Mancini, la scelta è ampia L’Inter pronta per il derby

Al lavoro in vista del match con i cugini, in gruppo anche l’ultimo innesto Ljajic Il tecnico con il dubbio Icardi, Felipe Melo scalpita per il debutto dal primo minuto
MILANO. Roberto Mancini inizia a lavorare con la versione definitiva dell'Inter. Dopo i due giorni e mezzo di riposo concessi dall’allenatore marchigiano, i nerazzurri si sono ritrovati nel tardo pomeriggio di ieri ad Appiano Gentile, per cominciare la preparazione al derby.
Saranno cinque giorni intensi, di duro lavoro e con un gruppo che finalmente soddisfa l'allenatore. Ieri anche l'ultimo acquisto Adam Ljajic ha sostenuto le visite mediche di rito e, dopo aver sorriso pronunciando il primo «Forza Inter», ha raggiunto i nuovi compagni per iniziare l'esperienza nerazzurra. Anche la maggior parte dei nazionali è tornata a sudare, ancora senza forzare, sotto la direzione di Mancini. Perisic, Brozovic, Kondogbia, Medel e Ranocchia sono già a Milano, domani toccherà a Jovetic, Handanovic e Miranda, quindi a Murillo.
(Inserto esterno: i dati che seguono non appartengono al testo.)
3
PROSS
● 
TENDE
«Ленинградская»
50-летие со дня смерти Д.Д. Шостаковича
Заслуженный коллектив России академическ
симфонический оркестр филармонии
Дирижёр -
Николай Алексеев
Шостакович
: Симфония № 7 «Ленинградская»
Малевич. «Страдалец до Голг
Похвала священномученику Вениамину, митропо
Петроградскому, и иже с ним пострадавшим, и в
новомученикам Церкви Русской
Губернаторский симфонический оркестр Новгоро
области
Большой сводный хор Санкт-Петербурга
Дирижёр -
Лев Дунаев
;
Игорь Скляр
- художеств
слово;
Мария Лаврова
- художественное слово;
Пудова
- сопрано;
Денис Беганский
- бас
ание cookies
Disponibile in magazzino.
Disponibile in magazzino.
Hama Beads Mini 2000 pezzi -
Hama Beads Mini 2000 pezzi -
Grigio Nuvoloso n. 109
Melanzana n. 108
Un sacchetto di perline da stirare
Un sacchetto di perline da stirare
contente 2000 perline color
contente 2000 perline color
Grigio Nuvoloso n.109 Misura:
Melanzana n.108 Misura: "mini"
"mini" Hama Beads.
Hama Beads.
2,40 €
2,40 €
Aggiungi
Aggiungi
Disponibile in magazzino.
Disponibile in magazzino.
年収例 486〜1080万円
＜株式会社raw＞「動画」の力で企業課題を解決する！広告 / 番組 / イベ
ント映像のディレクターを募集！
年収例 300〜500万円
Ma, nell'attesa di avere tutti a disposizione, Mancini può già riflettere sulle scelte tecniche per il derby. Perché ora c'è sì abbondanza, come chiesto a più riprese dall'allenatore, ma è arrivato anche il momento di prendere delle decisioni difficili che potrebbero drasticamente cambiare gli equilibri dello spogliatoio. In attacco Jovetic e Perisic sono praticamente certi di partire dal primo minuto, mentre nei prossimi giorni si valuterà la condizione di Icardi, in via di recupero dal risentimento muscolare alla coscia destra rimediato nel riscaldamento prima del match della prima giornata, contro l'Atalanta. I veri dubbi sono a centrocampo. A sinistra ci sarà Kondogbia, davanti alla difesa probabilmente Felipe Melo, il leader chiesto a gran voce da Mancini, ma a questo punto verrebbe escluso Medel, il giocatore più apprezzato dal tecnico jesino nella passata stagione. A destra sarà ballottaggio tra Guarin e Brozovic, mentre in difesa a giocarsi una maglia nel ruolo di terzino sinistro saranno Juan Jesus e Alex Telles. Confermati, invece, Murillo e Miranda come coppia di centrali difensivi.
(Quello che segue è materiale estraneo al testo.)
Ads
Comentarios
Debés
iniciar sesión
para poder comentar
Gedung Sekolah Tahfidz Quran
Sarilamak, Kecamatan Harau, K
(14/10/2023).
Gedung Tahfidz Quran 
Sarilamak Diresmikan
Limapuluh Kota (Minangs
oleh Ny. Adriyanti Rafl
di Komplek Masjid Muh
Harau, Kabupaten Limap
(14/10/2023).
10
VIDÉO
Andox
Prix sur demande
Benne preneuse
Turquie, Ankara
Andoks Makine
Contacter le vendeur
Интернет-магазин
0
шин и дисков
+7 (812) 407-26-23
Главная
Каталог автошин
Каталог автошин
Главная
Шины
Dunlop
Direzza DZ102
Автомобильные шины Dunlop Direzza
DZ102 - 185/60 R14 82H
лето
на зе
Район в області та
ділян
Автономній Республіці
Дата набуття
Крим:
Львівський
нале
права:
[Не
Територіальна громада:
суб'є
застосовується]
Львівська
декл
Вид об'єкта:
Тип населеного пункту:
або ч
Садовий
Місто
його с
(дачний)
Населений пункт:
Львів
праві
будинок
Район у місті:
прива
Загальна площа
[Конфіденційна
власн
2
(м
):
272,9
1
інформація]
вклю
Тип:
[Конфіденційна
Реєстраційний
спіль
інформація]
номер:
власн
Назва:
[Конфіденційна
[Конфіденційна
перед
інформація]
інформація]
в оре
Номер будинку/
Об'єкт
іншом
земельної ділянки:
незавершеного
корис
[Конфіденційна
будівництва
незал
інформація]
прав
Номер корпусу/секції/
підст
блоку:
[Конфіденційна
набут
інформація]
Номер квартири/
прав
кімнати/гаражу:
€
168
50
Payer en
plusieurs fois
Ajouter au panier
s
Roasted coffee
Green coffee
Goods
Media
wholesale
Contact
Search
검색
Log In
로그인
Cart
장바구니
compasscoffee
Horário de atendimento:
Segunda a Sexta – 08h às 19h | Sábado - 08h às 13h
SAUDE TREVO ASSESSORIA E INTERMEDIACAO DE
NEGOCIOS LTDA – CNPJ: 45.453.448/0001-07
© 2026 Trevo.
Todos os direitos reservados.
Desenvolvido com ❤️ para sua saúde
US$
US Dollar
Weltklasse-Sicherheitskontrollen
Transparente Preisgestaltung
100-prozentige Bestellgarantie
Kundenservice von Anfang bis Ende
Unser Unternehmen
Dubbi, e tanti, che verranno sciolti solo in questa settimana di lavoro. Fallire nel derby, oltre a fermare la striscia positiva delle prime due giornate, ridimensionerebbe morale e ambizioni. Perché per l'Inter quella contro il Milan sarà la prima sfida con una squadra candidata alla zona europea. Azzardare una formazione rivoluzionata, con molti interpreti all'esordio nel derby, potrebbe essere un'arma a doppio taglio. Inter-Milan non è una partita facile, l'approccio è fondamentale, come l'atteggiamento in tutto l'arco dei 90'. San Siro, che sarà praticamente tutto esaurito, è da brividi e forse Mancini potrebbe anche decidere di concedere un'altra chance agli 'espertì. Finalmente l'imbarazzo della scelta, un “problema” che il tecnico ha a lungo desiderato.
La gara con i cugini rossoneri può rappresentare il salto di qualità per la truppa nerazzurra: in caso di vittoria non solo verrebbe confermato il primato in classifica, ma l’autostima aumenterebbe a dismisura. Un fattore da non sottovalutare nell’ottica di un torneo lungo e molto dispendioso.